Poczułam ukłucie w piersi. Był z nią dla przyjemności. Wszyscy wiedzą, co to oznacza. Seks bez zobowiązań. W pewnym sensie przypominało mi to dawną mnie, ale to wydawało się być skomplikowane. Po co z nią zrywał skoro czerpał z tego przyjemność? Odrażała mnie myśl, że Carlos sypiał z tą diablicą. Miałam pojęcie, że już to robili i to nie raz, lecz brzydziłam się ich wspólnym widokiem. Wręcz chciało mi się wymiotować, kiedy ich razem widziałam.

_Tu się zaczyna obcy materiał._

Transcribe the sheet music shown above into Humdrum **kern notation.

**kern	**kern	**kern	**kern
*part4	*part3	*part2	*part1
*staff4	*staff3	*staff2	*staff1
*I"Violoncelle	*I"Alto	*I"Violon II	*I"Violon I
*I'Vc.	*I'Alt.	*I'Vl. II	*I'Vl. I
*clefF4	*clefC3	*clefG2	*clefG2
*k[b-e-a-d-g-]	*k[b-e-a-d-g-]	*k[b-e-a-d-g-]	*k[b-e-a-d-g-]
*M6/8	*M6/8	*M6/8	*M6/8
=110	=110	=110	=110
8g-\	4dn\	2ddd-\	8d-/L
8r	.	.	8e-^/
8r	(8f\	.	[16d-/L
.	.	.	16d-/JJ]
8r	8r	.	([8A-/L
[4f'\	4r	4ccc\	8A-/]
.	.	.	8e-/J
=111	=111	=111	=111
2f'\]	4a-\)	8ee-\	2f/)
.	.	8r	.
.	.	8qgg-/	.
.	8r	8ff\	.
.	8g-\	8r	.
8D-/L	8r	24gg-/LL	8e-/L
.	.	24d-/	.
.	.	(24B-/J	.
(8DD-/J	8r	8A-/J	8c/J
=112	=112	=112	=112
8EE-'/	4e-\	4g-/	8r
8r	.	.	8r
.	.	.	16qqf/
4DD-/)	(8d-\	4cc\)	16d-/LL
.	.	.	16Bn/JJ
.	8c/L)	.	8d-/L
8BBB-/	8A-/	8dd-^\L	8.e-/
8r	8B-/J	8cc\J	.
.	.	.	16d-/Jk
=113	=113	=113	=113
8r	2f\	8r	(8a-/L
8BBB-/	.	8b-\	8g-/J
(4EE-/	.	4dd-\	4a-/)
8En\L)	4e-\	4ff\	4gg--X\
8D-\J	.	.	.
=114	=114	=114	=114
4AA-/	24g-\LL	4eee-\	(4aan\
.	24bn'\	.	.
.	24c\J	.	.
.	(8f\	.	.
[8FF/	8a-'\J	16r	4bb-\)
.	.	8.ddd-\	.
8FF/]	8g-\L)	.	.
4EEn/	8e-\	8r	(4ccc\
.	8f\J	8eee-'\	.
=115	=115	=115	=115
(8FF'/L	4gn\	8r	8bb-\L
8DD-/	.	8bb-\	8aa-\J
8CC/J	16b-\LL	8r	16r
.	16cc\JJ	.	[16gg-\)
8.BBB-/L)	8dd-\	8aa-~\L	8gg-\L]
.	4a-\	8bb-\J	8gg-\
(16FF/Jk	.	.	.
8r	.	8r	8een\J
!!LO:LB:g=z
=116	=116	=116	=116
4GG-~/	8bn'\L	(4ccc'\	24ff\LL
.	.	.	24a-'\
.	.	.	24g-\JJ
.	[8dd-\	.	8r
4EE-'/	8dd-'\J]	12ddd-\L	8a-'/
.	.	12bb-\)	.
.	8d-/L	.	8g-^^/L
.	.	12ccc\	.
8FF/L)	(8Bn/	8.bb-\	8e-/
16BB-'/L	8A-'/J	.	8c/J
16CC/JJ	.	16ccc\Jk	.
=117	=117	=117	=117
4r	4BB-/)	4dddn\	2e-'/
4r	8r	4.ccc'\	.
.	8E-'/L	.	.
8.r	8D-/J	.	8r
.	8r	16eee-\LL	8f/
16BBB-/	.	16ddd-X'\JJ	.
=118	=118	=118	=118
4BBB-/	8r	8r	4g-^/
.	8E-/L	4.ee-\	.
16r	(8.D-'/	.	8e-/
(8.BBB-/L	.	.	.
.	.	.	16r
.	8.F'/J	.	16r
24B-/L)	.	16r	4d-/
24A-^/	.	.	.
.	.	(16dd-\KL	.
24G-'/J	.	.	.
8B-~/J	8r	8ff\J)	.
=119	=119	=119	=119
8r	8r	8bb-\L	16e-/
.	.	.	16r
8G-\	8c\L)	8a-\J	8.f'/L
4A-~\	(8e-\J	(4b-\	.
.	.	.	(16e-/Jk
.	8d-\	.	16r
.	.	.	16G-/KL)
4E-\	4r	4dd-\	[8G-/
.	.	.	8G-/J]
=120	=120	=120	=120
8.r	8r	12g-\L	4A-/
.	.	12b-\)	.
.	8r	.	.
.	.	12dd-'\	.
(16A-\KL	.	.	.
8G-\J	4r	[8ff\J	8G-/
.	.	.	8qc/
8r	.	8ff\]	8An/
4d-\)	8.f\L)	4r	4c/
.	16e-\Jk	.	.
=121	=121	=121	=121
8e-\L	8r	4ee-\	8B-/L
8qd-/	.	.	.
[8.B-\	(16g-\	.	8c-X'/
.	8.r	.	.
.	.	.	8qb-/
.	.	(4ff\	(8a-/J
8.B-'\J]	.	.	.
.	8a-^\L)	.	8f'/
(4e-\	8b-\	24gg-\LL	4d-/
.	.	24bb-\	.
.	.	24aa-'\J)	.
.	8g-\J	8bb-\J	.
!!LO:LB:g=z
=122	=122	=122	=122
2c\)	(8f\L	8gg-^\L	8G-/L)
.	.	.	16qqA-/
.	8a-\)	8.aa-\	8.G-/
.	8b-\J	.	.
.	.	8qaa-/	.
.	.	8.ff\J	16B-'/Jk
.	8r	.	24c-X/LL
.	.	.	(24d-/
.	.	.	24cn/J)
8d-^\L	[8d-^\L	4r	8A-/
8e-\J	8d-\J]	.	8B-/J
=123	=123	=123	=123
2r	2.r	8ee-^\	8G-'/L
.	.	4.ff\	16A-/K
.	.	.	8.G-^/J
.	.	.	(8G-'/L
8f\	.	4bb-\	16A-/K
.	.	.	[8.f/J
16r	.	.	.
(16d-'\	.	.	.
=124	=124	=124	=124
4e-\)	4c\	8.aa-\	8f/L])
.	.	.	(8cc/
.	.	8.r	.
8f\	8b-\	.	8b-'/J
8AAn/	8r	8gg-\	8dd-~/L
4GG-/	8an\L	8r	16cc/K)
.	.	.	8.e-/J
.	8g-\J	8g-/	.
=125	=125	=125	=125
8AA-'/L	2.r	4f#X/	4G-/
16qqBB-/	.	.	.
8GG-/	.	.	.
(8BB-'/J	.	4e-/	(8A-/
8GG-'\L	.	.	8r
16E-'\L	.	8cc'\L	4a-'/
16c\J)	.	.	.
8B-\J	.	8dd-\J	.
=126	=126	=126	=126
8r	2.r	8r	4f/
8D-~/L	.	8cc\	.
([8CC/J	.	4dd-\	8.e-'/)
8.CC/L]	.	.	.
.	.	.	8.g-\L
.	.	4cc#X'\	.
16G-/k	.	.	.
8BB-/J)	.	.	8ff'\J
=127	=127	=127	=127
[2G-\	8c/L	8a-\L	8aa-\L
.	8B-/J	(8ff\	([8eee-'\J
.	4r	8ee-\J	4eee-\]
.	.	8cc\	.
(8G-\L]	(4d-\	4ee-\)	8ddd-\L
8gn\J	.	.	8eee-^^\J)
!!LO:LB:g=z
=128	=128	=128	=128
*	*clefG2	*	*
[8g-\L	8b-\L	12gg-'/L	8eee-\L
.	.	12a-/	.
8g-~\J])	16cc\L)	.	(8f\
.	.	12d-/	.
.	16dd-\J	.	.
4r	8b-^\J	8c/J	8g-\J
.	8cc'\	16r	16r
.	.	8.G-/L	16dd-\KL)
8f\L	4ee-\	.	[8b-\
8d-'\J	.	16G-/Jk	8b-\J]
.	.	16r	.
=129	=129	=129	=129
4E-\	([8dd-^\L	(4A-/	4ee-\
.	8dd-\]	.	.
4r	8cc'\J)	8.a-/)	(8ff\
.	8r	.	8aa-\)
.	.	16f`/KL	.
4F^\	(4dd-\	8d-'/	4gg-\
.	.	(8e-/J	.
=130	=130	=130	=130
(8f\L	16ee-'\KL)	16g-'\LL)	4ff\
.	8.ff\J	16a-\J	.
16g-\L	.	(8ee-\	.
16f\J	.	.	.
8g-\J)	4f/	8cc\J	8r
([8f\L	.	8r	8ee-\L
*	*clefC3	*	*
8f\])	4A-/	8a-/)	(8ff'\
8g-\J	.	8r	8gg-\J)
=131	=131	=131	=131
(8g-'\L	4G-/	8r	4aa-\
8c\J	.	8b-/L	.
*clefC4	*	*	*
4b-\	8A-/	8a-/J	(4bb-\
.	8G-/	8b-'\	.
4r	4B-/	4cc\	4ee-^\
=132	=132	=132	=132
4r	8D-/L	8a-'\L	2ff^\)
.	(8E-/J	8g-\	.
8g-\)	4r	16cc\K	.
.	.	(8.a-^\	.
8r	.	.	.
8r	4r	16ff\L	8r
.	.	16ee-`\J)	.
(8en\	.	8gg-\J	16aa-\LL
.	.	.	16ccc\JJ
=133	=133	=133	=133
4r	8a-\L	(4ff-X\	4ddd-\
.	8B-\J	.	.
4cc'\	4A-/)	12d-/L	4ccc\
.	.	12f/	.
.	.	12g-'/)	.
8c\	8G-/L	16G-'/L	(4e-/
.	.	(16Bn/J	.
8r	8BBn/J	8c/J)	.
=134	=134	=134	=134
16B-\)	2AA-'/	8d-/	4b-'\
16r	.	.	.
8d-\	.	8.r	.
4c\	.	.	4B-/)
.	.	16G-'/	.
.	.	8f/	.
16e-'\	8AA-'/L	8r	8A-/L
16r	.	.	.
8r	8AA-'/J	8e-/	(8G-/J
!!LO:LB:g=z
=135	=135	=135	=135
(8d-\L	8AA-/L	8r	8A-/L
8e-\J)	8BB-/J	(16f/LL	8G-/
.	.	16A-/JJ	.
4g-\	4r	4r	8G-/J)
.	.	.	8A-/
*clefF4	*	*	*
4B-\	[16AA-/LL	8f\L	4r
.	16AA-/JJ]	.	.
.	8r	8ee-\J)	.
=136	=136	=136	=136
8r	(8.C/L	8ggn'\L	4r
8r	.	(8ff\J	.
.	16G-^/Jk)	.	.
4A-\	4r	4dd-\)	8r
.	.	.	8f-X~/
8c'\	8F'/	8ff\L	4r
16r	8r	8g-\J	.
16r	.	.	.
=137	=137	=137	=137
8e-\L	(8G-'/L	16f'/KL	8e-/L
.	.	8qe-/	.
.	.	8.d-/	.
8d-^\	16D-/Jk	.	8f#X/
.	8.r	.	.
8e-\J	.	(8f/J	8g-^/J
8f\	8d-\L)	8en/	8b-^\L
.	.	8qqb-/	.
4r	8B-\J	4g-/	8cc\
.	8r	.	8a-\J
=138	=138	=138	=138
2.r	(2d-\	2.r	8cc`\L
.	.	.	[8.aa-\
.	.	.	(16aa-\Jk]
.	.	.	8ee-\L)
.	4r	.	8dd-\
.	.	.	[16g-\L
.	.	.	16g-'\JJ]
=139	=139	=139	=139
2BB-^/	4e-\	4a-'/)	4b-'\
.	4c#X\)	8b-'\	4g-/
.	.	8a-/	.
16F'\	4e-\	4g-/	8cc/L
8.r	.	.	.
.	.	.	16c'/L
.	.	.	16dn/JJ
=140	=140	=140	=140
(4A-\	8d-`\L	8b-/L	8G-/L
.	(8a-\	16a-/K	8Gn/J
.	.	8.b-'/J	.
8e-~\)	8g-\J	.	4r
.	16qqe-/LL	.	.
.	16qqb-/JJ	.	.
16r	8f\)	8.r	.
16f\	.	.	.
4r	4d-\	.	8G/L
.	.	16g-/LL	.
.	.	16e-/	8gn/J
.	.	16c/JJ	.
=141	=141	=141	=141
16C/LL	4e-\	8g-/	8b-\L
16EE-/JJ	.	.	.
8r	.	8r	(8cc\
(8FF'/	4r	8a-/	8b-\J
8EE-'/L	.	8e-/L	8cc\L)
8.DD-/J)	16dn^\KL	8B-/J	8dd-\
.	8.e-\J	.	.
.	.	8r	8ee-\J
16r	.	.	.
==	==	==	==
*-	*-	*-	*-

— Mój ojciec, którego już zdążyłaś poznać, dał mi wybór. Powiedzmy, że spieprzyłem parę rzeczy w życiu, nie byłem wzorowym synem. Około rok temu przeprowadziliśmy się z Madrytu do Londynu, gdzie wychowała się moja matka. — opowiadał spiętym głosem. Uważnie przysłuchiwałam się chłopakowi i analizowałam kolejne zdania w głowie. — Wtedy ojciec postawił mi ultimatum. Związek ze Stellą i studia albo koniec z kasą. Nie myśl sobie, że zgodziłem się na wieczne tortury przez pieniądze. Absolutnie nie.

Uśmiechnął się pod nosem ponuro. Co chciał mi tym przekazać? Powoli sklejałam kawałki jego wypowiedzi w całość. Ale mimo to czegoś brakowało... Jednego, naistotniejszego puzzla.